Initial Findings The proposed approach is appealing because: • Setting reliability goals is consistent with approaches used by NASA, FAA for commercial aircraft. • Setting reliability requirements for passenger-carrying RLVs is consistent with approach taken by FAA for commercial aircraft. • Allocating reliability between hardware and non-hardware systems explicitly recognizes that system safety is more than just hardware failure.
Initial Findings The proposed approach is appealing because: • The methodology directly links the system safety process to expected reliability objectives. • FMECA is an excellent tool for methodically identifying safety issues and mitigation measures during design, especially when used in parallel with other hazard analysis/risk assessment tools.
Initial Findings AST has some concerns with this approach: • It may be difficult to justify a top-level failure probability or reliability allocations based on a comparison to aircraft. • Consequence of a launch vehicle crash is potentially higher than aircraft due to presence of fuel and oxidizer. • Most RLVs will operate at high velocity with higher kinetic energy and higher risk of aerodynamic breakup. • Aircraft industry is mature, with years of history and performance, in comparison to RLV industry. • The proposed approach does not explicitly incorporate population density or casualty area.

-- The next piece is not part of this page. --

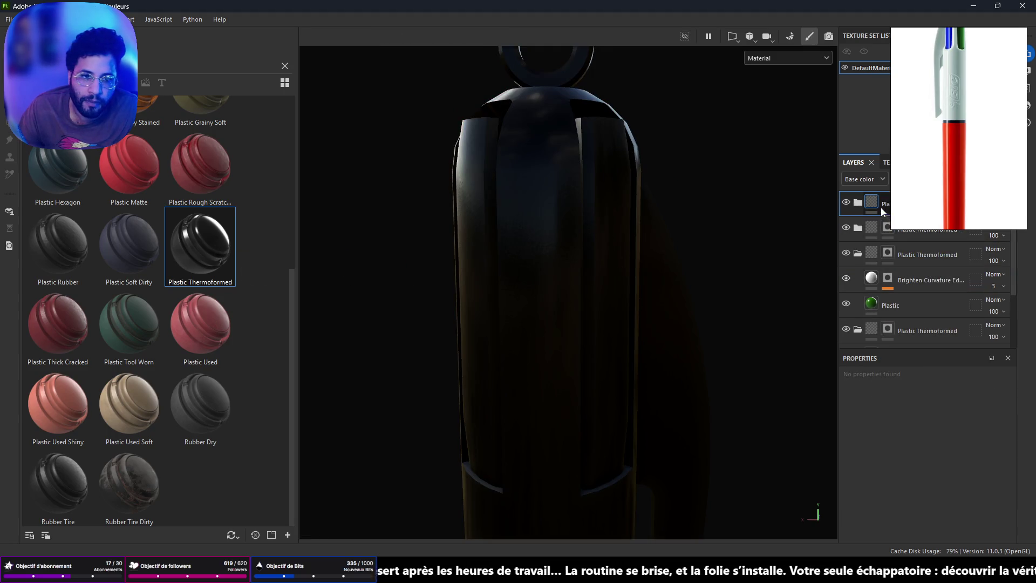
right_click(874, 203)
left_click(914, 223)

Initial Findings AST has concerns with any approach based only on an FMECA: • It is likely that the FMECA will miss some failure modes, especially if software and human interactions are not considered. • FMECA does not consider combinations of failures, and most accidents are the result of a confluence of factors, and often due to a combination of seemingly low-consequence failures. • FMECA does not include a quantitative assessment of severity. • FMECA does not usually account for uncertainties in the input data. • FMECA can provide optimistic system reliability estimates.
Further Work • AST will continue its investigation of this proposal, comparing it to the existing Ec methodology and other analytical approaches. • AST will prepare a white paper documenting its findings. • AST will present the full report at the next COMSTAC meeting.